(Goal of the exercise) Copy out all of the material below word for word, leaving out the pictures.

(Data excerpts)
=-=-=

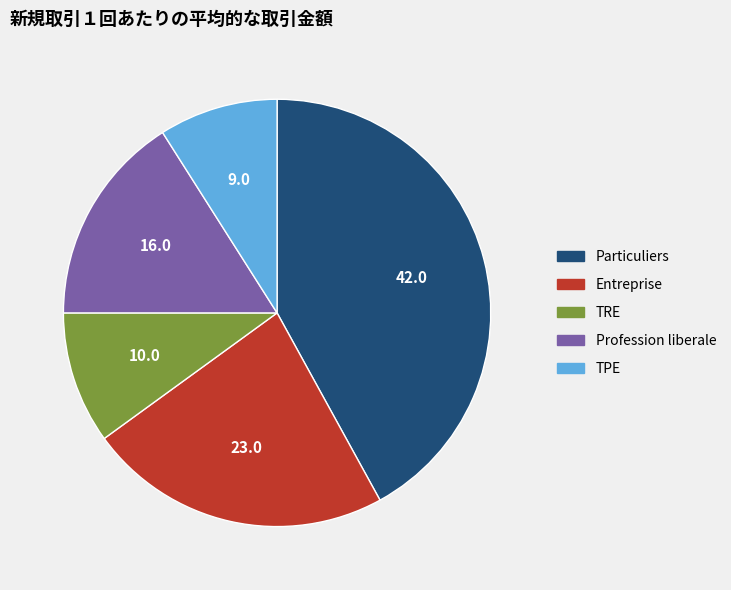

True or false: TRE accounts for 1% of the total.

False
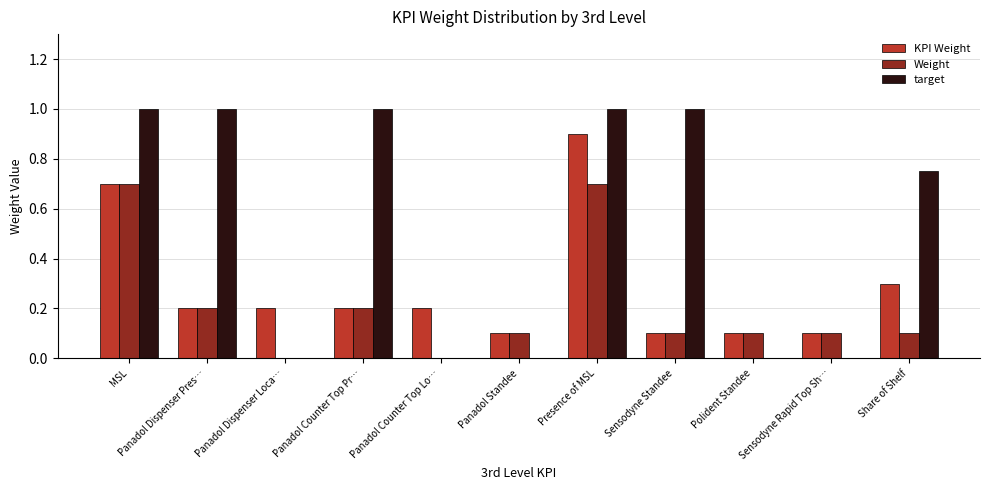

Which series has the largest range (max minus min)?

target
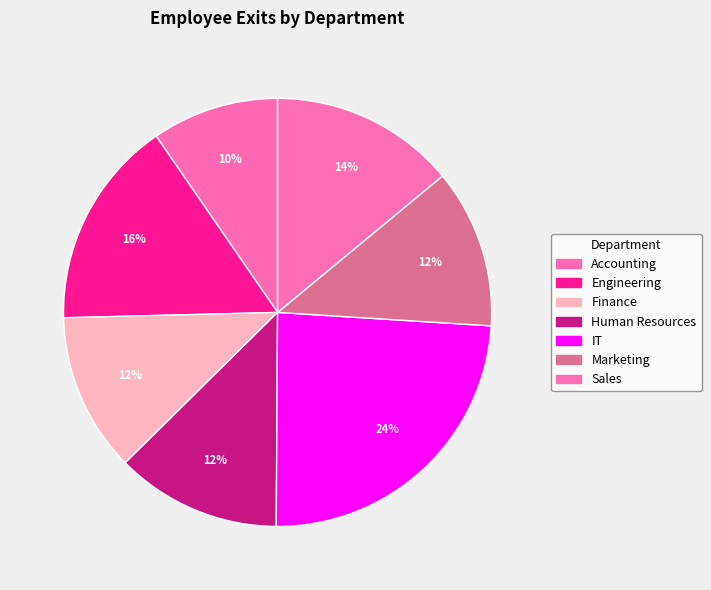

How many segments does this pie chart have?

7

=-=-=

(Result of the task)
True or false: TRE accounts for 1% of the total.

False

Which series has the largest range (max minus min)?

target

How many segments does this pie chart have?

7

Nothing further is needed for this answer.